Try it
How many lines in these records include the string "hardware"? Reply with that number alone.

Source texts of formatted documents
§

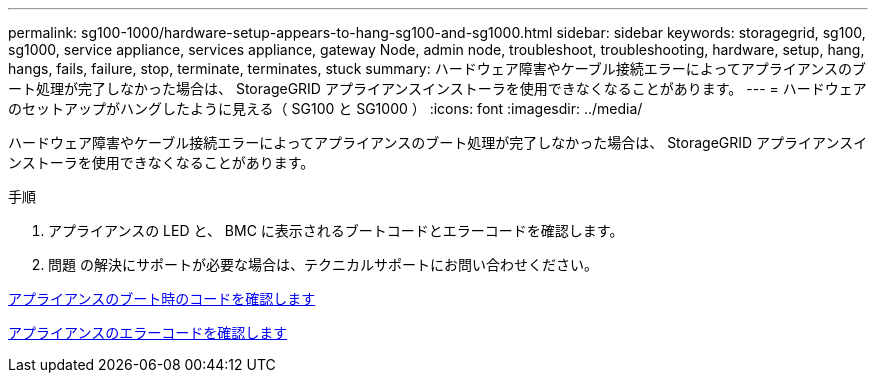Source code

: ---
permalink: sg100-1000/hardware-setup-appears-to-hang-sg100-and-sg1000.html 
sidebar: sidebar 
keywords: storagegrid, sg100, sg1000, service appliance, services appliance, gateway Node, admin node, troubleshoot, troubleshooting, hardware, setup, hang, hangs, fails, failure, stop, terminate, terminates, stuck 
summary: ハードウェア障害やケーブル接続エラーによってアプライアンスのブート処理が完了しなかった場合は、 StorageGRID アプライアンスインストーラを使用できなくなることがあります。 
---
= ハードウェアのセットアップがハングしたように見える（ SG100 と SG1000 ）
:icons: font
:imagesdir: ../media/


[role="lead"]
ハードウェア障害やケーブル接続エラーによってアプライアンスのブート処理が完了しなかった場合は、 StorageGRID アプライアンスインストーラを使用できなくなることがあります。

.手順
. アプライアンスの LED と、 BMC に表示されるブートコードとエラーコードを確認します。
. 問題 の解決にサポートが必要な場合は、テクニカルサポートにお問い合わせください。


xref:viewing-boot-up-codes-for-appliance-sg100-and-sg1000.adoc[アプライアンスのブート時のコードを確認します]

xref:viewing-error-codes-for-sg1000-controller-sg100-and-sg1000.adoc[アプライアンスのエラーコードを確認します]
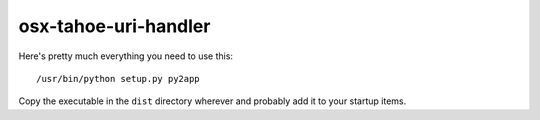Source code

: osx-tahoe-uri-handler
=====================

Here's pretty much everything you need to use this::

  /usr/bin/python setup.py py2app

Copy the executable in the ``dist`` directory wherever
and probably add it to your startup items.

§

Answer to this problem
2